Have I learned a lot about myself, grew and changed as a person, discovered all I CANDO as a blogger? Yes. Have I figured out how to solve a crossword puzzle in under 20 minutes?.....These things take time.

This was probably the easiest puzzle I've done so far. I've never gotten so many Acrosses (does...does Across have a plural that actually works?) on my first try! So, perfect for a Monday, IMO. NESS/NEST, RHEA/AMENRA, and ADEN/OPEN were nice little touches.

Theme was a Monday thing, not a lot more to say for it except that I loved THREECENTPIECE. This was the first puzzle that I've blogged with a Down clue in the theme.

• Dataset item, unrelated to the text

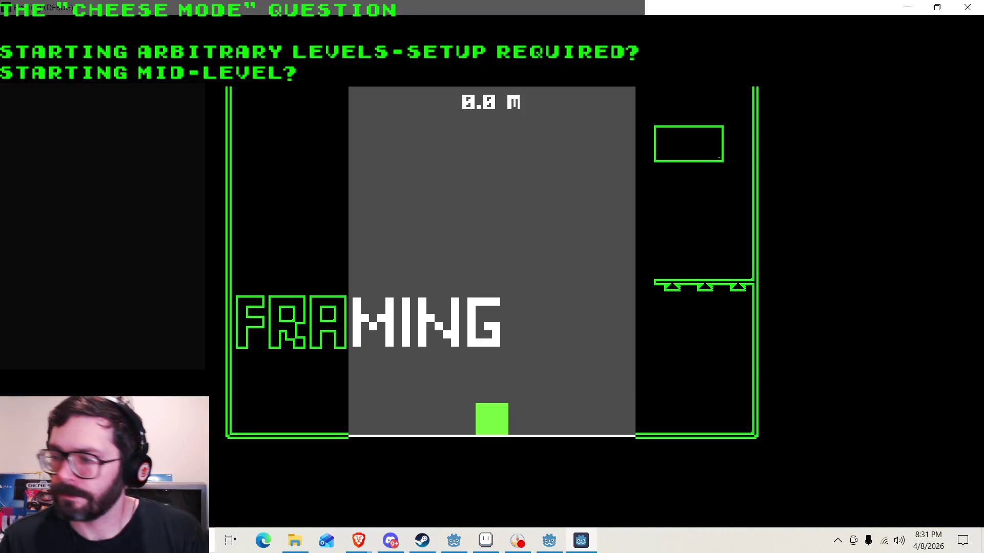
key("Right")
key("space")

(That part at the end is definitely still Spongebob.)
  • HOWTO (14A: Do-it-yourselfer's book genre) — Speaking of which, I have been learning HOWTO play rugby! Yep. I went to a random open rugby practice, loved it, and joined the team totally on a whim. It's so much fun, I get to tackle and maul people!!! No, seriously, "mauling" is an actual rugby thing. I love my sport. <3
  • NESS (65A: Loch ____ Monster) — also the name of an "Earthbound" character. Since ATARI was also in the puzzle (even though Earthbound is Nintendo), have some awesome music!

  • RHEAS (33A: Cousins of ostriches) — I was done with my writeup but then I was like, look at this bird.
Signed, Annabel Thompson, tired college student.